Students should be made to realise that diversity is our strength, according to Justice Dhulia.
Thereafter, he briefly mentions that under the constitutional scheme of things, wearing of hijab should be a matter of choice.
He turned down the argument of the Karnataka High Court judgement that one cannot assert their fundamental rights inside a class, which is a qualified public place.
Justice Dhulia said that if the point being made by the High Court was regarding discipline in school, then that must be accepted.
However, discipline at the cost of freedom and dignity is not something that can be accepted under the Constitution, according to him.
He stated that, “Asking a pre university schoolgirl to take off her hijab at her school gate, is an invasion on her privacy and dignity. It is clearly violative of the Fundamental Right given to her under Article 19(1)(a) and 21 of the Constitution of India. This right to her dignity and her privacy she carries in her person, even inside her school gate or when she is in her classroom. It is still her Fundamental Right, not a “derivative right” as has been described by the High Court.”
He said that due to the hijab ban some students were not able to appear for their board examinations, and many others had to seek transfer to other schools, mainly madrasas where they would not be able to get the same quality of education.
He remarked that the state government is obliged to answer as to what is more important, ‘Education of Girl Child’ or ‘Enforcement of Dress Code’.

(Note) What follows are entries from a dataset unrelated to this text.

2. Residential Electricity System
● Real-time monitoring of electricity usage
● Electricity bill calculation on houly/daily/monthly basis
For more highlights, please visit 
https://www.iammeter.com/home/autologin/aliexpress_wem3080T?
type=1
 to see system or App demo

Justice Dhulia said that one of the best sights in India is that of a girl child leaving for her school: She is our hope for the future, but education of girl child remains a problem.

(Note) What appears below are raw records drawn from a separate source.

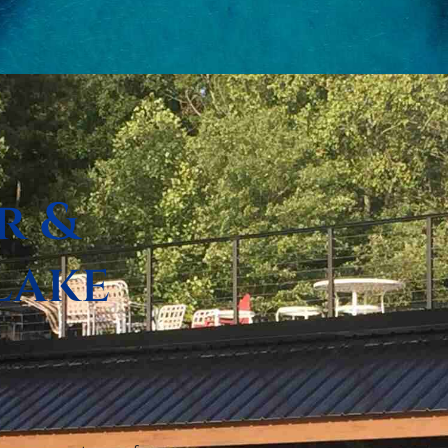
r &
Lake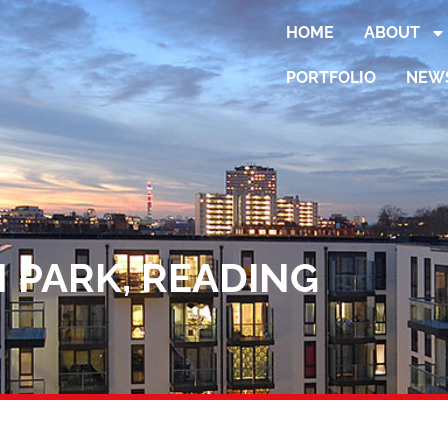
HOME
ABOUT
PORTFOLIO
NEW
 PARK, READING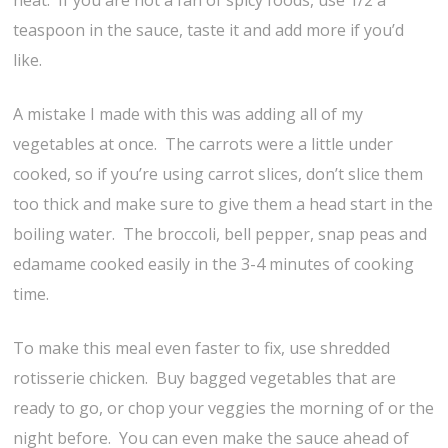
heat. If you are not a fan of spicy foods, use 1/2 a
teaspoon in the sauce, taste it and add more if you’d
like.
A mistake I made with this was adding all of my
vegetables at once. The carrots were a little under
cooked, so if you’re using carrot slices, don’t slice them
too thick and make sure to give them a head start in the
boiling water. The broccoli, bell pepper, snap peas and
edamame cooked easily in the 3-4 minutes of cooking
time.
To make this meal even faster to fix, use shredded
rotisserie chicken. Buy bagged vegetables that are
ready to go, or chop your veggies the morning of or the
night before. You can even make the sauce ahead of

Therefore, the government should be conscious of the challenges faced by a girl child, and the case has to be looked at from the perspective of the challenges faced by her in getting education.
Bottom line: Lastly, Justice Dhulia said that the issue “may or may not be a matter of essential religious practice, but it still is, a matter of conscience, belief, and expression. If she wants to wear hijab, even inside her classroom, she cannot be stopped, if it is worn as a matter of her choice, as it may be the only way her conservative family will permit her to go to school, and in those cases, her hijab is her ticket to education.”